Home-loan rates have been hitting all-time lows. Mortgage buyer Freddie Mac reported Thursday that the average rate on the benchmark 30-year loan dipped to 3.33% this week from 3.50%. A year ago the rate stood at 4.08%.
Freddie Mac said demand from prospective homebuyers has weakened in response to economic concerns.
The average rate on the 15-year fixed-rate mortgage declined to 2.82% from 2.92%.
The recent declining trend in mortgage rates has been driven by investors shifting money out of the stock market and into the safety of U.S. Treasurys as the crisis in confidence caused by the global viral outbreak has worsened. The number of cases confirmed worldwide crossed the grim milestone of 1 million this week.

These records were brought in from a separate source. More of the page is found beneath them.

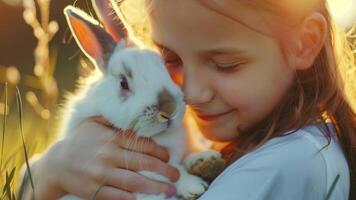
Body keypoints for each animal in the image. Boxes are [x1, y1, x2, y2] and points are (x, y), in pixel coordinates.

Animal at [58, 0, 221, 199]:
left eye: (164, 66)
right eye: (123, 83)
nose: (169, 110)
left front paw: (205, 158)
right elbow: (171, 173)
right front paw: (194, 186)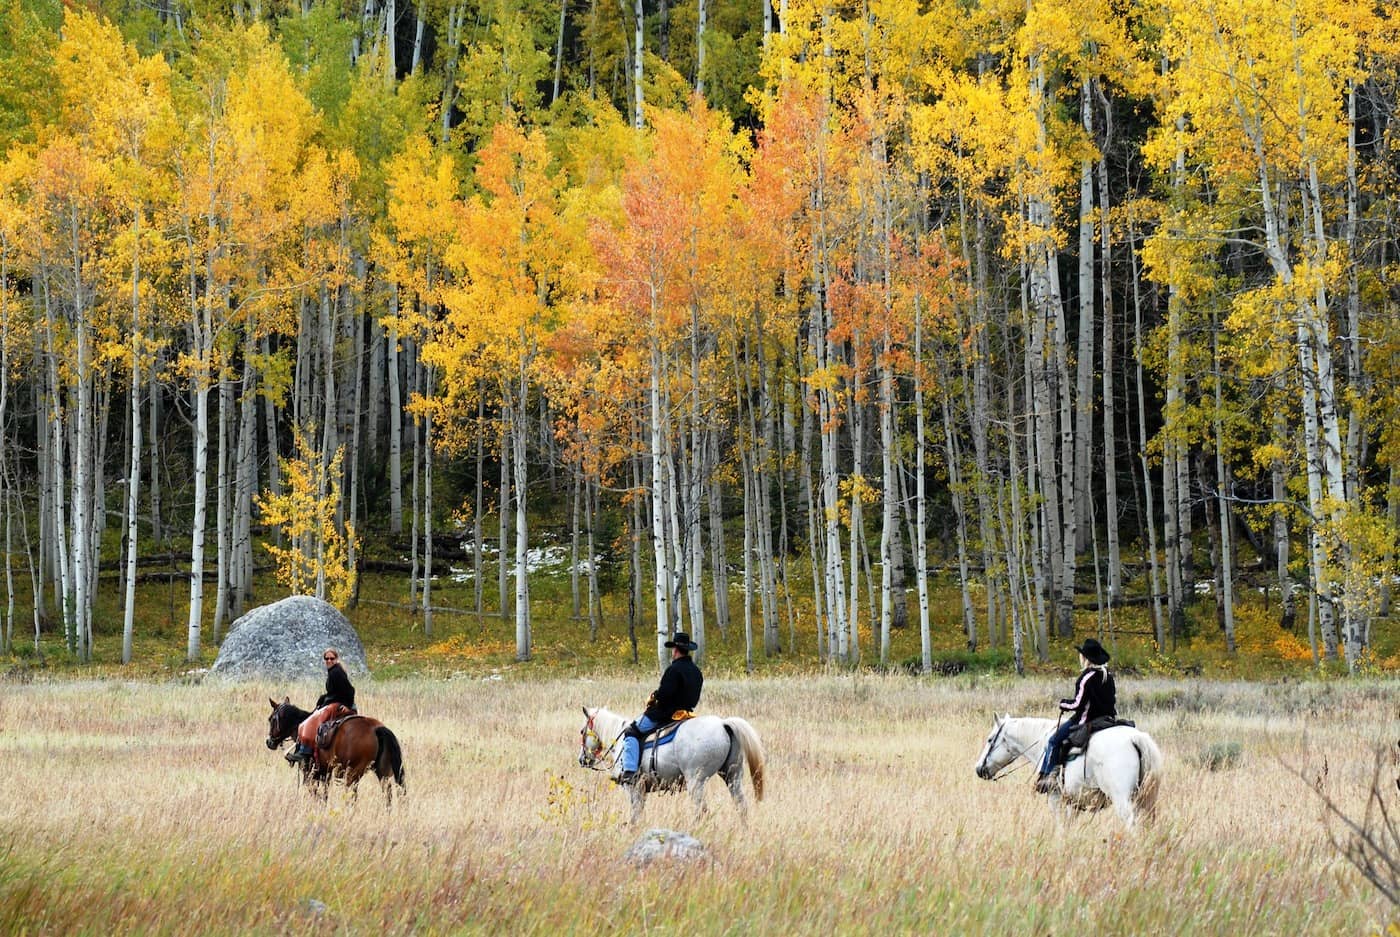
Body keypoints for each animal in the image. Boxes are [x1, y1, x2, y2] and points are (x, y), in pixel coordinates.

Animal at [264, 697, 406, 801]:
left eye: (271, 719)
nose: (269, 742)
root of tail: (376, 729)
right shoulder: (325, 772)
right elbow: (325, 793)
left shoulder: (310, 772)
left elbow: (315, 792)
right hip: (381, 772)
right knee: (387, 792)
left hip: (353, 774)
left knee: (352, 796)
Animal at [576, 705, 767, 823]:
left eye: (582, 731)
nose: (582, 760)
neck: (621, 739)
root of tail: (723, 724)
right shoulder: (642, 790)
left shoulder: (633, 788)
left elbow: (635, 815)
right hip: (732, 776)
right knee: (741, 806)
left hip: (696, 781)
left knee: (701, 811)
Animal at [974, 711, 1159, 829]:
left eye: (990, 739)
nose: (979, 769)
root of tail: (1135, 738)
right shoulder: (1074, 803)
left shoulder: (1054, 797)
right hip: (1145, 800)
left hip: (1122, 800)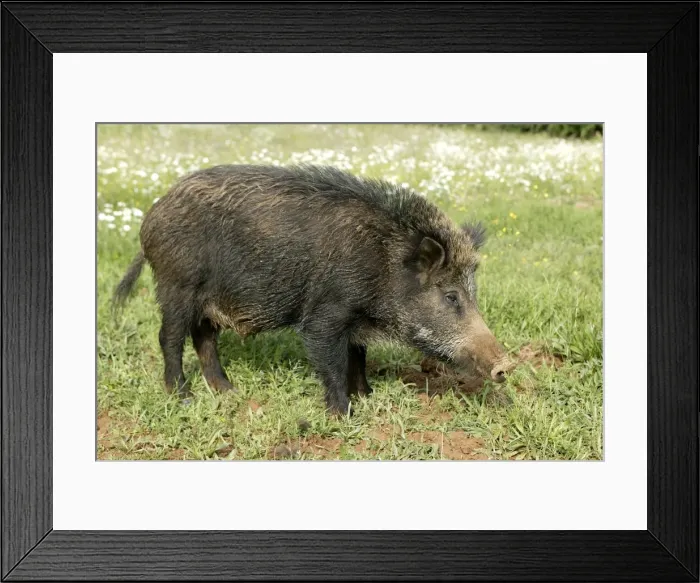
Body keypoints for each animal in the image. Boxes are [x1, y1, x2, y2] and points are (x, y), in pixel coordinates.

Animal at [113, 164, 513, 415]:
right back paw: (183, 397)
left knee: (204, 338)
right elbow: (332, 360)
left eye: (472, 291)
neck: (384, 263)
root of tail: (150, 217)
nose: (506, 364)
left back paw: (229, 391)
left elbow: (358, 356)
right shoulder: (327, 313)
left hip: (208, 299)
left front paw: (366, 396)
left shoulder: (356, 322)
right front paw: (344, 414)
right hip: (176, 284)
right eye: (450, 296)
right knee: (169, 337)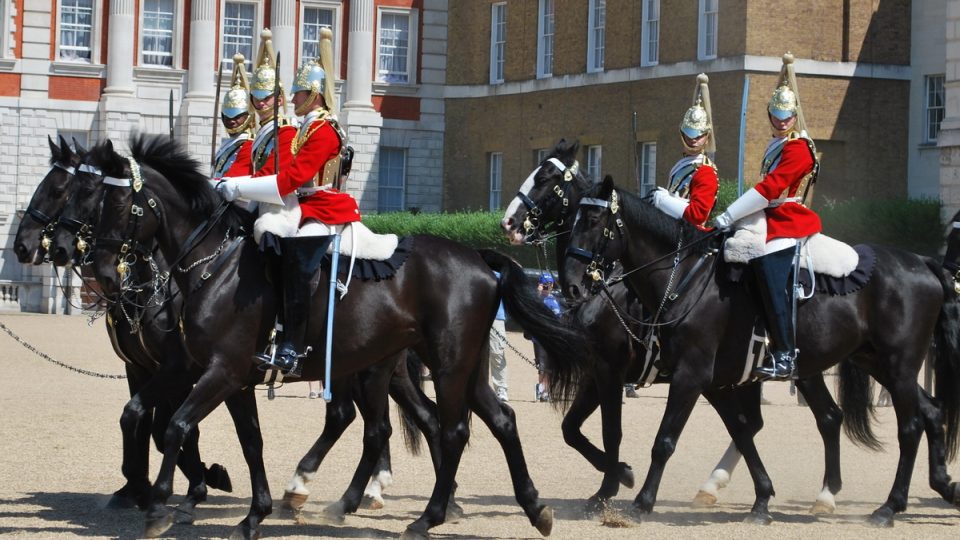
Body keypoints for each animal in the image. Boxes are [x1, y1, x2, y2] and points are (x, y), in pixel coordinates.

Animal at [14, 135, 234, 520]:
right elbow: (145, 423)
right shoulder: (140, 367)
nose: (23, 246)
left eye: (62, 190)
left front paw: (197, 481)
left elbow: (164, 425)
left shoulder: (179, 369)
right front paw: (137, 487)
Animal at [56, 132, 588, 540]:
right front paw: (252, 514)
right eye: (88, 199)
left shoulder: (218, 372)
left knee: (449, 428)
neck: (214, 264)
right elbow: (245, 440)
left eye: (118, 201)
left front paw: (163, 504)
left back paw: (426, 517)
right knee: (496, 421)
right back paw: (532, 507)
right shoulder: (226, 377)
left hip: (445, 364)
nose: (101, 274)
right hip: (443, 366)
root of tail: (479, 257)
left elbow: (176, 426)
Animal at [502, 139, 848, 516]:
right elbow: (572, 430)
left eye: (544, 179)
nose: (508, 222)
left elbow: (611, 432)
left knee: (816, 418)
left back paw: (821, 496)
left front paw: (615, 483)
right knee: (799, 420)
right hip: (761, 373)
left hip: (794, 369)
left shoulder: (612, 370)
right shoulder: (597, 372)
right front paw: (616, 479)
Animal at [564, 175, 960, 524]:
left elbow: (660, 440)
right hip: (873, 362)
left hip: (898, 364)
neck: (684, 279)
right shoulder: (713, 382)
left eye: (594, 221)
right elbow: (741, 432)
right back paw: (935, 487)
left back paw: (889, 507)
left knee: (909, 425)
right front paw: (762, 500)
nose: (570, 285)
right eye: (571, 220)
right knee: (920, 412)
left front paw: (638, 500)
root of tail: (921, 261)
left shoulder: (685, 375)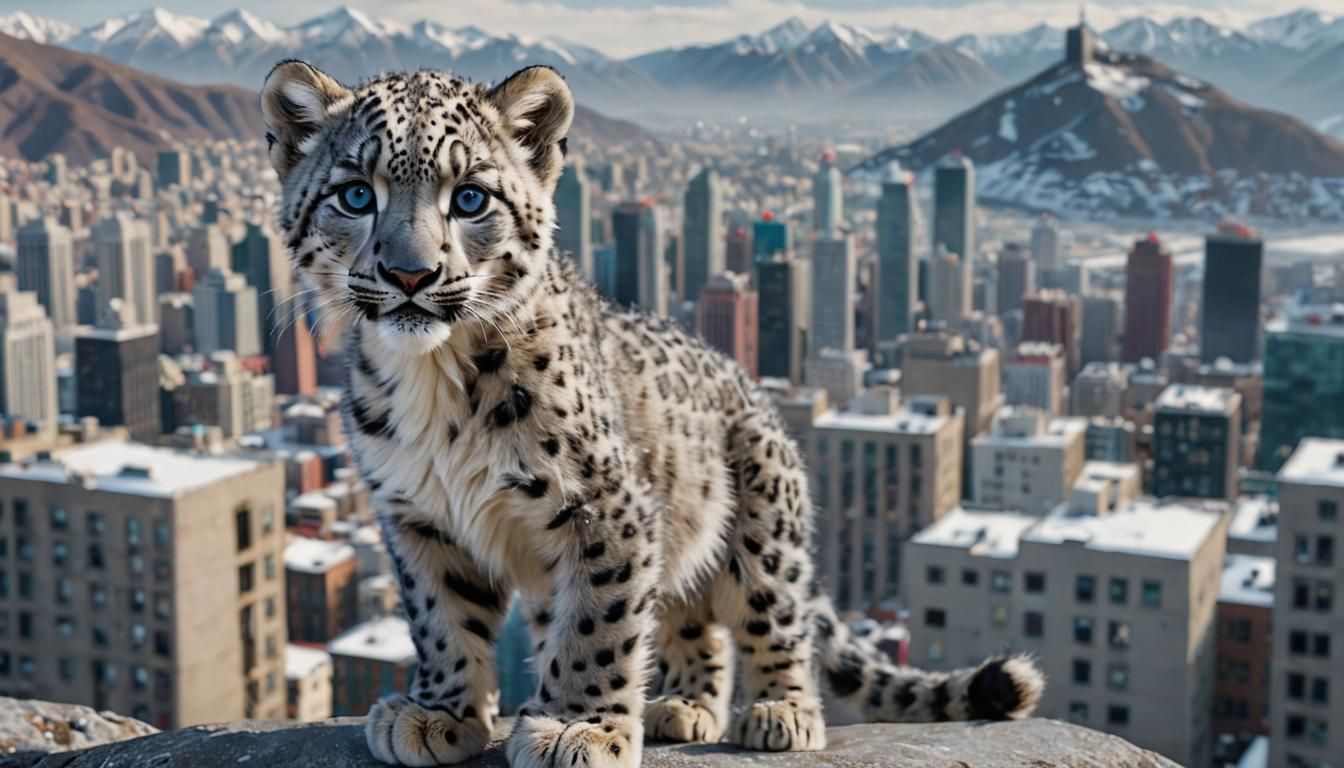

Long-term mortgage rates tend to track the yields on the 10-year Treasury note, so they typically fall in tandem.
Financial markets have shuddered amid a cascade of job losses and shutdowns across the globe due to the COVID-19 virus, as a severe global recession looms closer. Wide swaths of the U.S. economy have ground closer to a standstill as authorities ask Americans to stay home to slow the spread of the virus.
The U.S. lost a stunning 701,000 jobs in March, the worst since the depths of the Great Recession in 2009, the government reported Friday. And it's just a small indication of what's to come. Economists expect as many as a record 20 million losses in April and an unemployment rate of around 15%, the highest since the 1930s.
Stocks fell in U.S. trading Friday after the release of the unemployment report. Losses accelerated after New York's governor announced the biggest daily jump yet for deaths caused by the virus in the country's hardest-hit state. Deaths from COVID-19 in the state were estimated at nearly 3,000.